Corpus luteum cyst. When a follicle releases its egg, the ruptured follicle begins producing large quantities of estrogen and progesterone for conception. This follicle is now called the corpus luteum. Sometimes, however, the escape opening of the egg seals off and fluid accumulates inside the follicle, causing the corpus luteum to expand into a cyst.
The fertility drug clomiphene (Clomid, Serophene), which is used to induce ovulation, increases the risk of a corpus luteum cyst developing after ovulation.
Some types of cysts are not related to the normal function of your menstrual cycle. These cysts include:
- Dermoid cysts. These cysts may contain tissue, such as hair, skin or teeth, because they form from cells that produce human eggs. They are rarely cancerous .
- Cystadenomas. These cysts develop from ovarian tissue and may be filled with a watery liquid or a mucous material.
- Endometriomas. These cysts develop as a result of endometriosis, a condition in which uterine endometrial cells grow outside your uterus. Some of that tissue may attach to your ovary and form a growth.
Dermoid cysts and cystadenomas can become large, causing the ovary to move out of its usual position in the pelvis. This increases the chance of painful twisting of your ovary, called ovarian torsion.
Symptoms of polycystic ovary syndrome
Some of the symptoms of PCOS include:
- Irregular menstrual cycle. Women with PCOS may miss periods or have fewer periods (fewer than eight in a year). Or, their periods may come every 21 days or more often. Some women with PCOS stop having menstrual periods.
- Too much hair on the face, chin, or parts of the body where men usually have hair. This is called “hirsutism.” Hirsutism affects up to 70 percent of women with PCOS.

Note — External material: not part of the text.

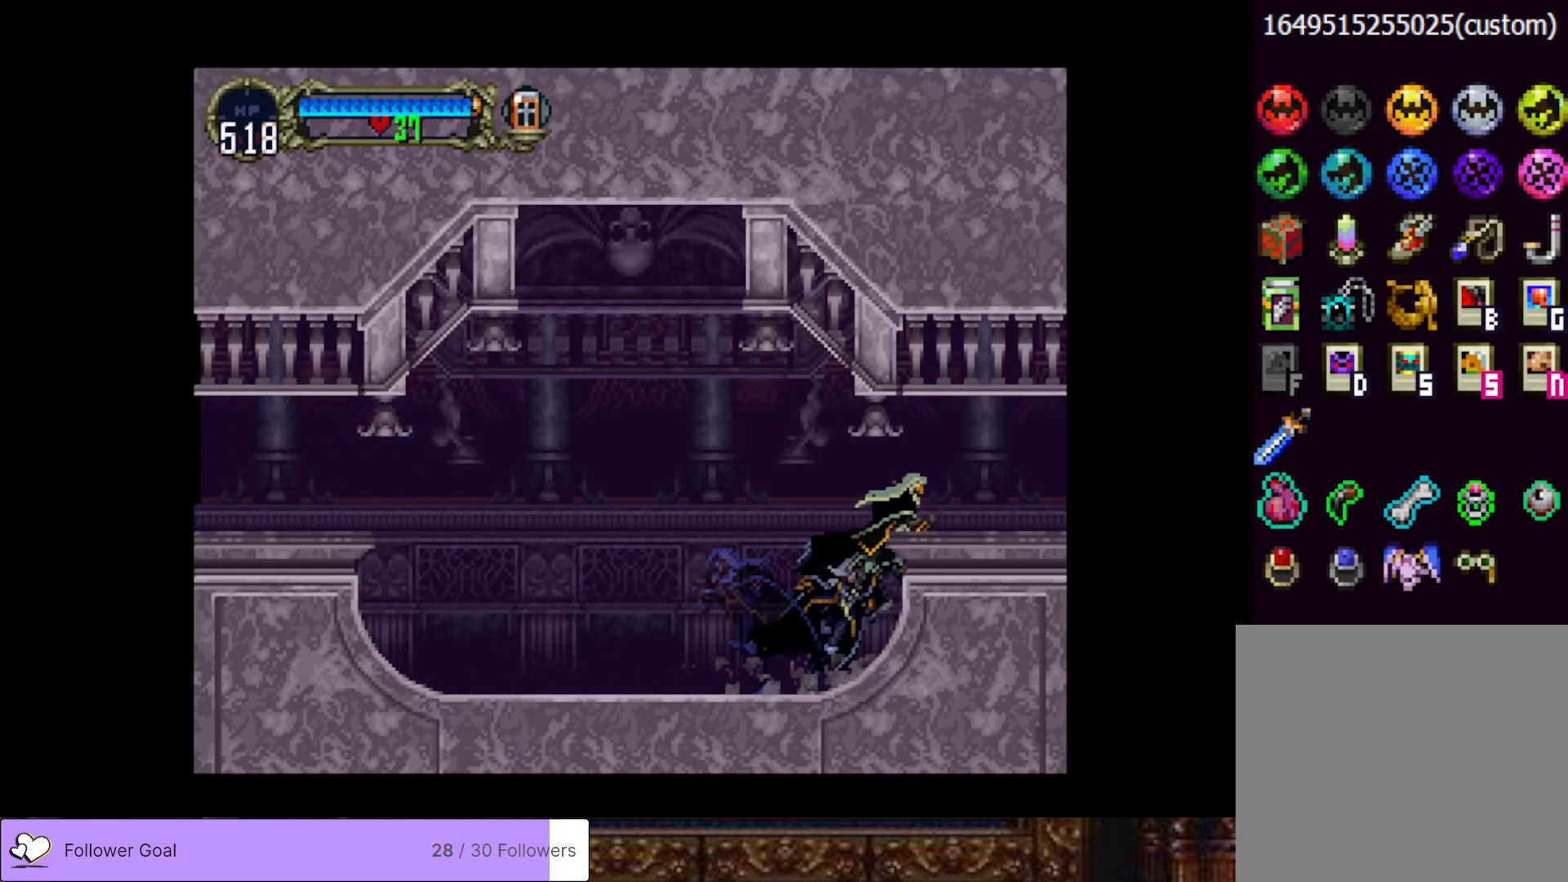
{"buttons": [], "right_stick": "center", "events": [[117, "CROSS", "up"], [283, "R2", "down"], [384, "DPAD_RIGHT", "up"], [467, "R2", "up"]]}
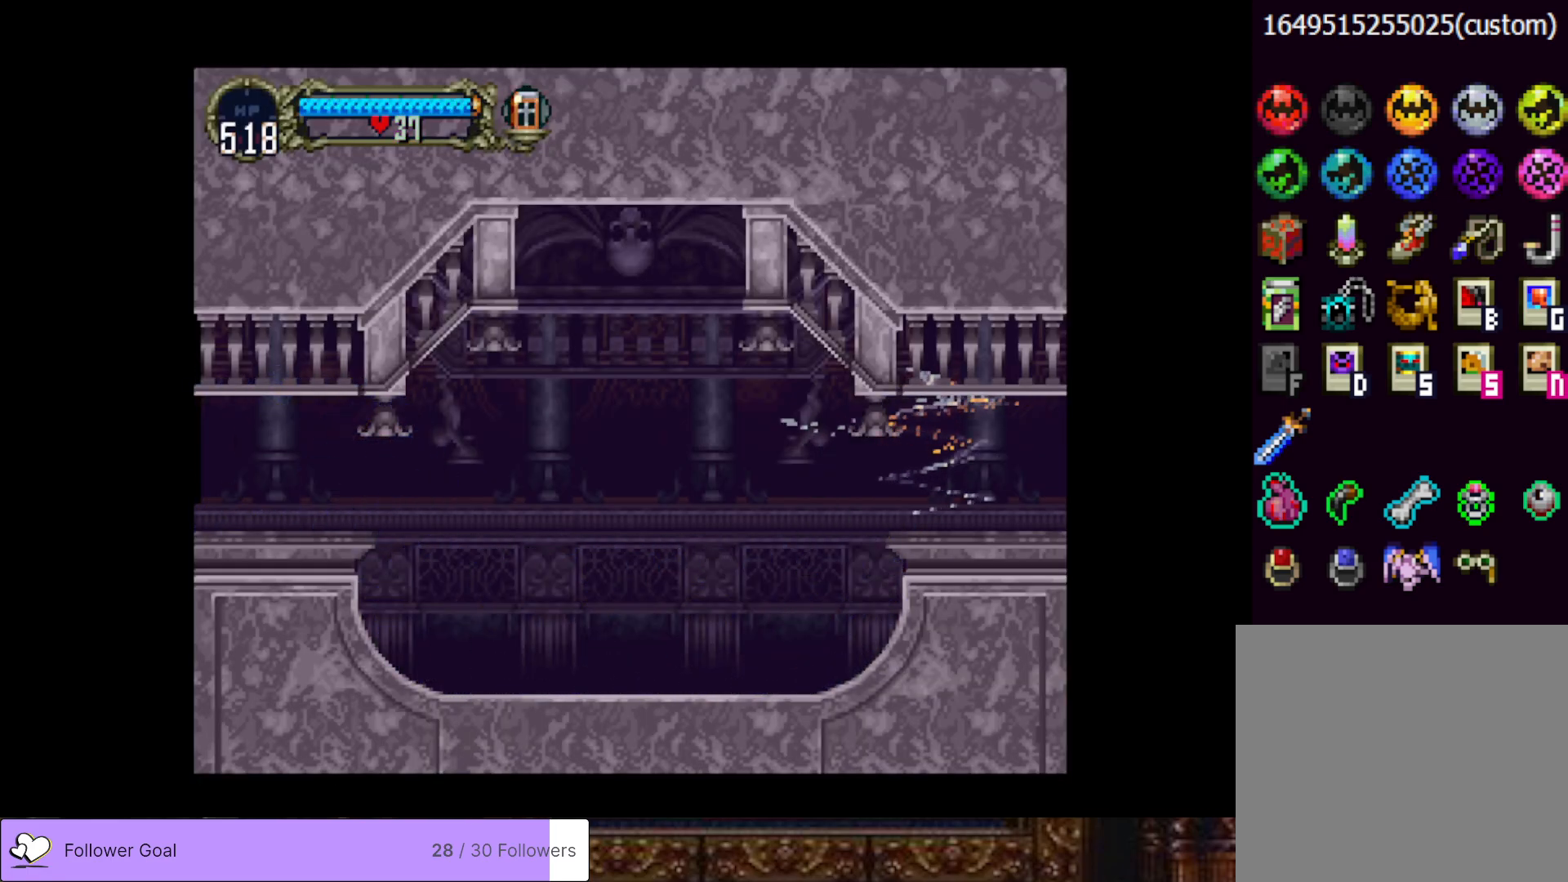
{"buttons": [], "right_stick": "center", "events": []}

- Acne on the face, chest, and upper back
- Thinning hair or hair loss on the scalp; malepattern baldness
- Weight gain or difficulty losing weight
- Darkening of skin, particularly along neck creases, in the groin, and underneath breasts
- Skin tags, which are small flaps of excess skin in the armpits or neck area
- Pelvic pain — a dull ache that may radiate to your lower back and thighs
- Pelvic pain shortly before your period begins or just before it ends
- Pelvic pain during intercourse (dyspareunia)
- Pain during bowel movements or pressure on your bowels
- Nausea, vomiting or breast tenderness like that experienced during pregnancy
- Fullness or heaviness in your abdomen
- Pressure on your bladder that causes you to urinate more frequently or have difficulty emptying your bladder completely
What are the potential complications of PCOS?
Women with PCOS have a higher risk of developing:
- Infertility
- Hypertension (high blood pressure)
- High cholesterol
- Anxiety and depression
- Sleep apnea
- Endometrial cancer
- Heart attack
- Diabetes
- Breast cancer
If you become pregnant, your doctor may refer you to a doctor who specializes in high-risk pregnancies. Women with PCOS have a higher rate of miscarriage, gestational diabetes, and premature delivery. They may need extra monitoring during pregnancy.
The earlier your PCOS is diagnosed and treated, the lower your risk of developing these complications. Avoiding tobacco products and participating in regular exercise can also reduce your risk of some of these comorbidities.